Dynex Capital: Short-Term Headwinds Threaten The 13% Dividend Yield

Dynex Capital (DX), (CHP-UN.TO) is a mortgage Real Estate Investment Trust (mREIT) that offers a lucrative 12.8% yield, making it a potentially attractive ‘high yield’ stock. You can see the full list of ~400 stocks with 5%+ dividend yields here.

Dynex Capital also pays its dividends on a monthly basis, which is rare in a world where the vast majority of companies that pay a dividend, pay them quarterly. There are currently only 41 companies with monthly dividend payments.

Dynex Capital’s high dividend yield and monthly dividend payments make it an intriguing stock for dividend investors, even though its dividend payment has been declining in recent years.

However, as with many high-dividend stocks with yields above 10%, the sustainability of the dividend is in question. This article will analyze the investment prospects of Dynex Capital.

Business Overview

As an mREIT, Dynex Capital invests in mortgage-backed securities (MBS) on a leveraged basis in the United States. It invests in agency and non-agency MBS consisting of residential MBS, commercial MBS (CMBS), and CMBS interest-only securities.

Agency MBS have a guaranty of principal payment by an agency of the U.S. government or a U.S. government-sponsored entity, such as Fannie Mae and Freddie Mac. Non-Agency MBS have no such guaranty of payment.

Dynex Capital, Inc. was founded in 1987 and is headquartered in Glen Allen, Virginia.

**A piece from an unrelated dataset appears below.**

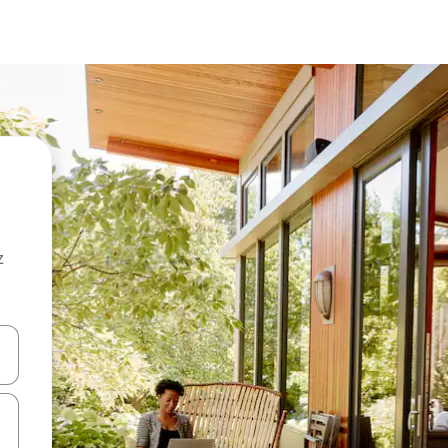
z
hes vers le haut et vers le bas pour les parcourir ou en appuyant et en fai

The company is structured to have internal management, which is good because it can reduce conflicts of interest. Additionally, when they increase total equity, there is no material impact on operating expenses. Over time, Dynex’s management team has built a strong track record of generating attractive total returns for shareholders:

(Click on image to enlarge)

DX Returns

Source: Investor presentation, page 19

Dynex’s portfolio is structured to be widely diversified across residential and commercial agency securities. This diversified approach creates an attractive risk to reward balance that has benefited the company for many years.